[The Snare by Rafael Sabatini]@TWC D-Link bookThe Snare CHAPTER XVII 17/25
The documents concerning that complaint--that is to say, the documents upon which we are to presume that the prisoner was at work during tine half-hour in question--were at the time in my possession in my own private study and in another wing of the building altogether." Sir Terence sat down amid a rustling stir that ran through the court, but was instantly summoned to his feet again by the president. "A moment, Sir Terence.

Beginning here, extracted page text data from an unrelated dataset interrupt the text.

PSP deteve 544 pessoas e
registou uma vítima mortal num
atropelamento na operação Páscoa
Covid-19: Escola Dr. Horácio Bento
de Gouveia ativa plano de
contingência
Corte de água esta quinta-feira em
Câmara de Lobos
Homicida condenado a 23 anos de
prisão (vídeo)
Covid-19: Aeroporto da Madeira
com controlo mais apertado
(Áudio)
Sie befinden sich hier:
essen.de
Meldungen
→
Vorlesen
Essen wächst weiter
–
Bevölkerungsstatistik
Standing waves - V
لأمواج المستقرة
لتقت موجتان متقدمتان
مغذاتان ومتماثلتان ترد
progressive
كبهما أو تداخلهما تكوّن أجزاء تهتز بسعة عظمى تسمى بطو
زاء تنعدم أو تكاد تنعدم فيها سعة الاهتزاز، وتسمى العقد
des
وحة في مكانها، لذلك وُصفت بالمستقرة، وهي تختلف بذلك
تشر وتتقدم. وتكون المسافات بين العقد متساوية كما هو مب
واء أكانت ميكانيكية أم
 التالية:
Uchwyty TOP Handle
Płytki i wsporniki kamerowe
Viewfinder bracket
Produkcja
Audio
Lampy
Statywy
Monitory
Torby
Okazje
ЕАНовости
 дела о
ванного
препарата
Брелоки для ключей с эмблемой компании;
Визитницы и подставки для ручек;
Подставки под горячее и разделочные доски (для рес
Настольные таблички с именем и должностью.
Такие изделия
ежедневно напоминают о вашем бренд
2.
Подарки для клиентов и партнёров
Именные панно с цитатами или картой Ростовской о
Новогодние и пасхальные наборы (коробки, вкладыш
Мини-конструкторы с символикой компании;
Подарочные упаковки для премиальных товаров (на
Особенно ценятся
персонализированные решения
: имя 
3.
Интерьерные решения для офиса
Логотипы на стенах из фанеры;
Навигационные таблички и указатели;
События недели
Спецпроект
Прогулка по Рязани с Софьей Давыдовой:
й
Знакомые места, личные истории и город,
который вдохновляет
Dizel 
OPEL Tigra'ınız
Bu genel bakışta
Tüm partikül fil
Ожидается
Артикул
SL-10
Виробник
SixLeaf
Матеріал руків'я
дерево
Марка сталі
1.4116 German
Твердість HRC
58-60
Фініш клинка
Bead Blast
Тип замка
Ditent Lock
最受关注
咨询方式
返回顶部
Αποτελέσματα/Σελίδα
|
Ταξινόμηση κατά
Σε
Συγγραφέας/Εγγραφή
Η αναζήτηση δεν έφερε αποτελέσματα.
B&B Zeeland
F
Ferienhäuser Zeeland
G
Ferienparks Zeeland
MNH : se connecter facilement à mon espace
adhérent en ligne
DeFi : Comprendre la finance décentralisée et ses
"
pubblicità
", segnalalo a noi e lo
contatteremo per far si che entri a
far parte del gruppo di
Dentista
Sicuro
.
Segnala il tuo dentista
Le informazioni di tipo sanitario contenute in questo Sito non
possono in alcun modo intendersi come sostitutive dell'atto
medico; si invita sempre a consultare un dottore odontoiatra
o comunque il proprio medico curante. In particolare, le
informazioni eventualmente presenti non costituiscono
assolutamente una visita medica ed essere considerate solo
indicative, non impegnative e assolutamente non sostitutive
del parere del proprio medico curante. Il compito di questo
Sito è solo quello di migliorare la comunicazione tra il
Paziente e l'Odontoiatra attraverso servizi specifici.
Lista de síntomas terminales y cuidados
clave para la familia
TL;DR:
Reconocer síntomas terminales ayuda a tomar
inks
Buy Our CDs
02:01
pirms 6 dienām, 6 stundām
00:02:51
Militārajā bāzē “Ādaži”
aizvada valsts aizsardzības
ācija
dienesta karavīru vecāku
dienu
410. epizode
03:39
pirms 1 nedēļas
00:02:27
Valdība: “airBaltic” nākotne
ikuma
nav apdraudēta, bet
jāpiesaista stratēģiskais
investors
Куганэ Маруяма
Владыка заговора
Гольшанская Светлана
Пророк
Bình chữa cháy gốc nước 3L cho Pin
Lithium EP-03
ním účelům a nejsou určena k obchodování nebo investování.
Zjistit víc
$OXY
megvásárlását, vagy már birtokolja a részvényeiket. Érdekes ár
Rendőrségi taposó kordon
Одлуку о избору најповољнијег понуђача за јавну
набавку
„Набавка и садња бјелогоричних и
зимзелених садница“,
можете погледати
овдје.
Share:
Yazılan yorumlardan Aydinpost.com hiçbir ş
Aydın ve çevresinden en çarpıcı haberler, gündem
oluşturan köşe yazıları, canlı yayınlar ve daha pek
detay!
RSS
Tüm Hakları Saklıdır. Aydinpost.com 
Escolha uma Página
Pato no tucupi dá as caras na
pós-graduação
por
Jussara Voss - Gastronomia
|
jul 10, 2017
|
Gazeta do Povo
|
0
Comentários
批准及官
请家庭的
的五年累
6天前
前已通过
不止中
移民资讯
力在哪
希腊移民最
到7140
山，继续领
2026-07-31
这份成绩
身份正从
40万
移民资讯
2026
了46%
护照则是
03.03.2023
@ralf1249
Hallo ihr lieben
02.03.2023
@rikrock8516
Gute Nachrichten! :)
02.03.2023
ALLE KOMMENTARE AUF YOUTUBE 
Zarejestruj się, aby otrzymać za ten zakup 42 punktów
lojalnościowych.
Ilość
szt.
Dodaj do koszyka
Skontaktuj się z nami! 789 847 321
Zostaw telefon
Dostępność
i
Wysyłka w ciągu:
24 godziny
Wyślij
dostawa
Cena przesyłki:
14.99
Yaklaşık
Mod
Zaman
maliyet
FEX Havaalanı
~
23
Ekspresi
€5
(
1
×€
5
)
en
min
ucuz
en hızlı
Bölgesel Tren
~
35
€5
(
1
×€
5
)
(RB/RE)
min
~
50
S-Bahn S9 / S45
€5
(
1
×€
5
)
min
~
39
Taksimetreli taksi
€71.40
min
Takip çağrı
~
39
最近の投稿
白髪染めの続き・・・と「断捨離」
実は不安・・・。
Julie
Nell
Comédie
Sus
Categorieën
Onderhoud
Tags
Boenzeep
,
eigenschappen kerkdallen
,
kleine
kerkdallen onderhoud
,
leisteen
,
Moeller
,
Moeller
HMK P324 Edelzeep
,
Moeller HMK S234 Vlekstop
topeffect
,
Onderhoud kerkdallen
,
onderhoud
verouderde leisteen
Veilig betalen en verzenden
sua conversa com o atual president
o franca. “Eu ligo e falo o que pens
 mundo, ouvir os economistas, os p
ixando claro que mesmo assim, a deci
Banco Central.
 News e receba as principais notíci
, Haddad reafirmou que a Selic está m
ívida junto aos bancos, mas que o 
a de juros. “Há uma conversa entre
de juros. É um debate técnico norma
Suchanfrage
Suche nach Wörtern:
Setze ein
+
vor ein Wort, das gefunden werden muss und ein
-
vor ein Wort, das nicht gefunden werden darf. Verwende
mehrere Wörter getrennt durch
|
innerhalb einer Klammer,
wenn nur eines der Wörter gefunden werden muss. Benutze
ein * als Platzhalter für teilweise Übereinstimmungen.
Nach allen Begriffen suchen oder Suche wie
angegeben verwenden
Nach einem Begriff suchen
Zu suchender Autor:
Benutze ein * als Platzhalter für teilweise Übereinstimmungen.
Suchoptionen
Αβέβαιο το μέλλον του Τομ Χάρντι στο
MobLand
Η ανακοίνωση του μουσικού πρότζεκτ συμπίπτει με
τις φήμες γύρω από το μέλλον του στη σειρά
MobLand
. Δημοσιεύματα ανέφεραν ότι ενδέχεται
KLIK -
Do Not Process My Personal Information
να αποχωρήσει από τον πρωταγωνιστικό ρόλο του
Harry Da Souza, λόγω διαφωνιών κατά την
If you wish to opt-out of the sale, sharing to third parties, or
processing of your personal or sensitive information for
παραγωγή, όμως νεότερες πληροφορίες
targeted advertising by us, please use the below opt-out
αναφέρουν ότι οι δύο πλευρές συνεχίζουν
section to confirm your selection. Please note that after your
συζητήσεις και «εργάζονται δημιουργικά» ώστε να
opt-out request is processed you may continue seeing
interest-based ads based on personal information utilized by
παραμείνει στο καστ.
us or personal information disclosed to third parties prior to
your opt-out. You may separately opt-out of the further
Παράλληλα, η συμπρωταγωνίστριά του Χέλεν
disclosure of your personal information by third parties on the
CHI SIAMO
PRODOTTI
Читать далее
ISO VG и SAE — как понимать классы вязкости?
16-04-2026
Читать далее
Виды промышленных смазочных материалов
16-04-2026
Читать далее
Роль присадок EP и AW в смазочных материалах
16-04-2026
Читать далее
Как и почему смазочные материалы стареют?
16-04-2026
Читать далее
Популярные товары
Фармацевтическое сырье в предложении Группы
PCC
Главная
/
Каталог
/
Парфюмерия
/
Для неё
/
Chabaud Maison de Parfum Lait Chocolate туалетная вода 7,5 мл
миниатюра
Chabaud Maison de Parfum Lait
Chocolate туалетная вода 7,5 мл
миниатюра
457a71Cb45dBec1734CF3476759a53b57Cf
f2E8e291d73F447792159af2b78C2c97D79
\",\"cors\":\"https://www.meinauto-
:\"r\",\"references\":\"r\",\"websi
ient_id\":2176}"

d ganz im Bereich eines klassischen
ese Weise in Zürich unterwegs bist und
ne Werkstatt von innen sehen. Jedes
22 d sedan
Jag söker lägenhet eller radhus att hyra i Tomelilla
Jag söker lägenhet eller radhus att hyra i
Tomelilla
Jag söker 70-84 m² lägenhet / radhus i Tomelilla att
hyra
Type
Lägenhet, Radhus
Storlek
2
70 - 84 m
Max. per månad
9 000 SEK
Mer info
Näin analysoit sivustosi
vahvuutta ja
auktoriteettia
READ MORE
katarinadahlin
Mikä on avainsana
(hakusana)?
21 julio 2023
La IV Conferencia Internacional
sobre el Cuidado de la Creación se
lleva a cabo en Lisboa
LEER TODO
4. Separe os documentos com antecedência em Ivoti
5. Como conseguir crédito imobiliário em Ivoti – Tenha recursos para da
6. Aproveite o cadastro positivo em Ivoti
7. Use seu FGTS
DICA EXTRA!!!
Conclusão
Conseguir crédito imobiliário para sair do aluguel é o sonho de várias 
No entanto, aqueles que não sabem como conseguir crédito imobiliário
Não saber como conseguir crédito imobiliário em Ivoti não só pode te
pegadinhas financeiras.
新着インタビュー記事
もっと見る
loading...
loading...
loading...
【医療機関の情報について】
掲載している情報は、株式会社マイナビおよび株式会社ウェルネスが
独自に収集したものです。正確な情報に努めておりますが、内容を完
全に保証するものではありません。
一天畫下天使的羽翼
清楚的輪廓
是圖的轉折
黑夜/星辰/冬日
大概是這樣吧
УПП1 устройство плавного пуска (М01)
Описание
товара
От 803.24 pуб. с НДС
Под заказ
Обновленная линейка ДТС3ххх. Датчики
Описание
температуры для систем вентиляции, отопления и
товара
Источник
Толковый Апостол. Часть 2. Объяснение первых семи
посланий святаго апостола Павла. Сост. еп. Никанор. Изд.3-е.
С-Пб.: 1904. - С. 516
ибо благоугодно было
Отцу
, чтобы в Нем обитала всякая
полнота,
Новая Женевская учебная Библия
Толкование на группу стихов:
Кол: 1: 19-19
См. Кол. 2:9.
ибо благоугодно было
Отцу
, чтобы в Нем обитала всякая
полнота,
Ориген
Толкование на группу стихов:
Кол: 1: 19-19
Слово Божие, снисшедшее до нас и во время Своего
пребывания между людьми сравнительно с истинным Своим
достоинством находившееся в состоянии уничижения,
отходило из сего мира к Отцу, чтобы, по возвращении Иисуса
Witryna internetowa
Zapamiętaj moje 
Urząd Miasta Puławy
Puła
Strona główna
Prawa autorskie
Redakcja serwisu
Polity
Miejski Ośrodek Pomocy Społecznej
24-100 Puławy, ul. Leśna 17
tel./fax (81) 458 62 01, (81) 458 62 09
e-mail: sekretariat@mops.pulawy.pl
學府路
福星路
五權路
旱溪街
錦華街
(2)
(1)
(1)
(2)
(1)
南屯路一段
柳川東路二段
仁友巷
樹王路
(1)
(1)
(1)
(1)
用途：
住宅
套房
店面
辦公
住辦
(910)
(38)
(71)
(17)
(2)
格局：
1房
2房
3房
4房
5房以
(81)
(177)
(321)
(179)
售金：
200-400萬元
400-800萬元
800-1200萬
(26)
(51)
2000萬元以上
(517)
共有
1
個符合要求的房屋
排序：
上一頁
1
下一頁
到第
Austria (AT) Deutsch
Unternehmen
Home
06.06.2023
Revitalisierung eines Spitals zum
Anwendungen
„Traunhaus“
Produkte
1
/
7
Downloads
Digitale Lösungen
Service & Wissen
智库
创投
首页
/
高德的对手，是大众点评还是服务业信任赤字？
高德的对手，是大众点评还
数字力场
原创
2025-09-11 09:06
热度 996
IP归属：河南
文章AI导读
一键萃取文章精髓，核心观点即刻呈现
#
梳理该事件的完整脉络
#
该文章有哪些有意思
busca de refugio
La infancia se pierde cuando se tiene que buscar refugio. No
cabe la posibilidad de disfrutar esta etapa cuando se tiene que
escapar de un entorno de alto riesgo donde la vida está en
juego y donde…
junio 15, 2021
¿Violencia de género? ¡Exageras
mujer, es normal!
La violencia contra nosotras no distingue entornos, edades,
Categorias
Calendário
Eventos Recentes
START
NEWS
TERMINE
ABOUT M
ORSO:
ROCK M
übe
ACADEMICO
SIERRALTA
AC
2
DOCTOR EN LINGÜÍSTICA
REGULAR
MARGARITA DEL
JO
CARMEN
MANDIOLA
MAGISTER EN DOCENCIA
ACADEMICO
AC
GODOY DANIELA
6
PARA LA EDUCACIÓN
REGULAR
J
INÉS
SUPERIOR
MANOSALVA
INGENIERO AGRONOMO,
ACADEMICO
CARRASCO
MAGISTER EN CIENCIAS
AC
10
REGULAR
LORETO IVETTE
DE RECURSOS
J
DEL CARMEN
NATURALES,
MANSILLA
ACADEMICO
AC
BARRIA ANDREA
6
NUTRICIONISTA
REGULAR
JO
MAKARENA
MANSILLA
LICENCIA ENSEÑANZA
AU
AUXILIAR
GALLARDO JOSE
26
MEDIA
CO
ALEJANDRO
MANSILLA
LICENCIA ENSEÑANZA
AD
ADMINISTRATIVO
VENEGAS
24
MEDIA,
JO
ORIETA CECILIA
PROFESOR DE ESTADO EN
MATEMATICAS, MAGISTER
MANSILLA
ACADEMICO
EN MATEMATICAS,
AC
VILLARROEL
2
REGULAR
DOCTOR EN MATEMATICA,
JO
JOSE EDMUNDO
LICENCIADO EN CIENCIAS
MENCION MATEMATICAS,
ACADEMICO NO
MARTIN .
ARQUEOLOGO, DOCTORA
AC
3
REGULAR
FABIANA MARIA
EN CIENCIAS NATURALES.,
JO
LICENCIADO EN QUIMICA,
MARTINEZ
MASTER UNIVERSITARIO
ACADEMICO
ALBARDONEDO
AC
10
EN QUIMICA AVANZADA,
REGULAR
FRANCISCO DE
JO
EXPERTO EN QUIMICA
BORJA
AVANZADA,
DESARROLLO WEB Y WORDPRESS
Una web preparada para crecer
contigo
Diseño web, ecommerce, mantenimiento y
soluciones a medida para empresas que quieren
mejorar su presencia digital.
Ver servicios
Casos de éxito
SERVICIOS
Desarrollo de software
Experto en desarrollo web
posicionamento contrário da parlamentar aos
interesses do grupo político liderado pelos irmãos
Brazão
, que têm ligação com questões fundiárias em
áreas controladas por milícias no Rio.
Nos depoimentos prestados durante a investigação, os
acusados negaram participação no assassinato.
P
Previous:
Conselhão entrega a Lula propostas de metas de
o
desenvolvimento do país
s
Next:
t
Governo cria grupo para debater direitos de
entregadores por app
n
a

The prisoner will no doubt desire to question you on that statement." And he looked with serious eyes at Captain Tremayne. "I have no questions for Sir Terence, sir," was his answer. Indeed, what question could he have asked? The falsehoods he had uttered had woven themselves into a rope about his neck, and he stood before his brother officers now in an agony of shame, a man discredited, as he believed. "But no doubt you will desire the presence of the Commissary-General ?" This was from Colonel Fletcher his own colonel and a man who esteemed him--and it was asked in accents that were pleadingly insistent. "What purpose could it serve, sir? Sir Terence's words are partly confirmed by the evidence he has just elicited from Sergeant Flynn and his butler Mullins.
Since he spent the night writing a letter to the Commissary, it is not to be doubted that the subject would be such as he states, since from my own knowledge it was the most urgent matter in our hands.
And, naturally, he would not have written without having the documents at his side.
To summon the Commissary-General would be unnecessarily to waste the time of the court.